화학공학소재연구정보센터
Journal of the American Chemical Society, Vol.138, No.38, 12678-12689, 2016
The Cytochrome P450-Catalyzed Oxidative Rearrangement in the Final Step of Pentalenolactone Biosynthesis: Substrate Structure Determines Mechanism
The final step in the biosynthesis of the sesquiterpenoid antibiotic pentalenolactone (1) is the highly unusual cytochrome P450-catalyzed, oxidative rearrangement of pentalenolactone F (2), involving the transient generation and rearrangement of a neopentyl cation. In Streptomyces arenae this reaction is catalyzed by CYP161C2 (PntM), with highly conserved orthologs being present in at least 10 other Actinomycetes. Crystal structures of substrate-free PntM, as well as PntM with bound substrate 2, product 1, and substrate analogue 6,7-dihydropentalenolactone F (7) revealed interactions of bound ligand with three residues, F232, M77, and M81 that are unique to PntM and its orthologs and absent from essentially all other P450s. Site-directed mutagenesis, ligand-binding measurements, steady-state kinetics, and reaction product profiles established there is no special stabilization of reactive cationic intermediates by these side chains. Reduced substrate analogue 7 did not undergo either oxidative rearrangement or simple hydroxylation, suggesting that the C1 carbocation is not anchimerically stabilized by the 6,7-double bond of 2. The crystal structures also revealed plausible proton relay networks likely involved in the generation of the key characteristic P450 oxidizing species, Compound I, and in mediating stereospecific deprotonation of H-3(re) of the substrate.
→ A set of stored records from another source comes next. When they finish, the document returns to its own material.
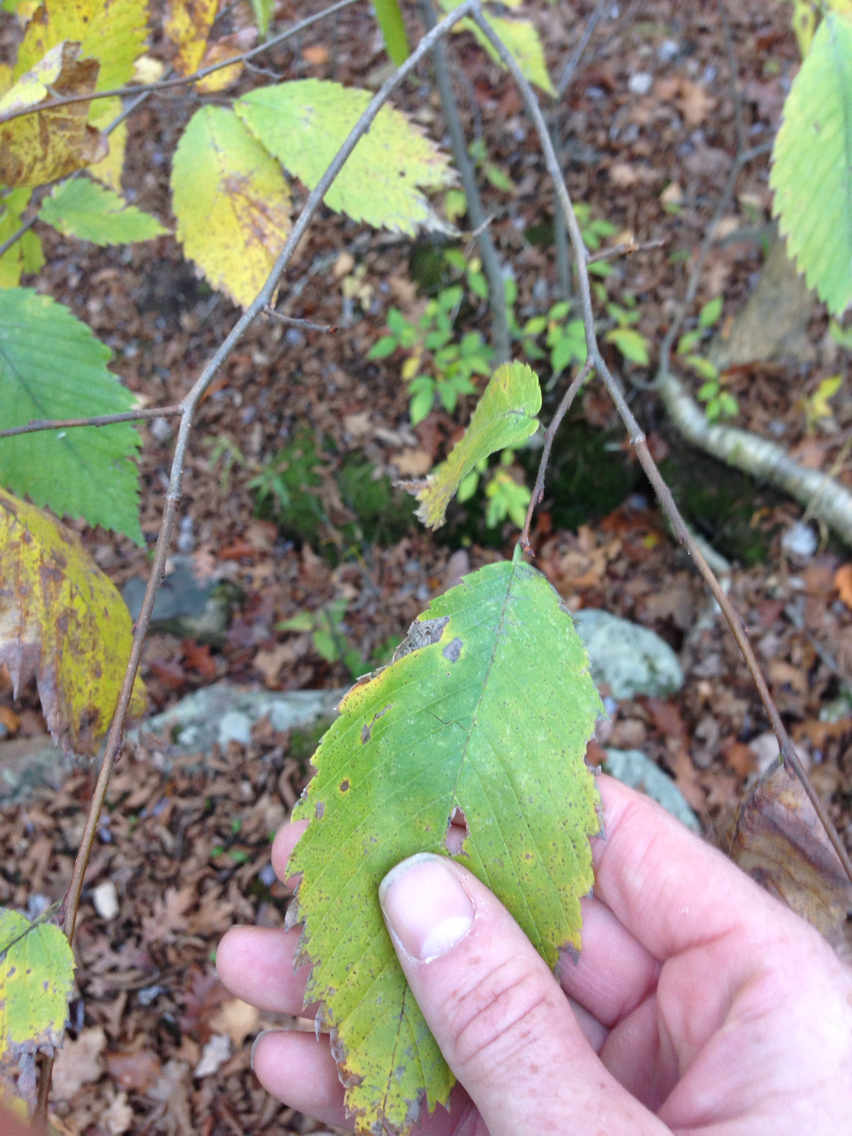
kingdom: Plantae
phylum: Tracheophyta
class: Magnoliopsida
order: Rosales
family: Ulmaceae
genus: Ulmus
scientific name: Ulmus americana
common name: American elm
We conclude that-the unusual carbocation intermediate results from outer shell electron transfer from the transiently generated C1 radical to the tightly paired heme-center dot Fe3+-OH radical species. The oxidative electron transfer is kinetically dominant as a result of the unusually strong steric barrier to oxygen rebound to the neopentyl center C-1(si), which is flanked on each neighboring carbon by syn-axial substituents.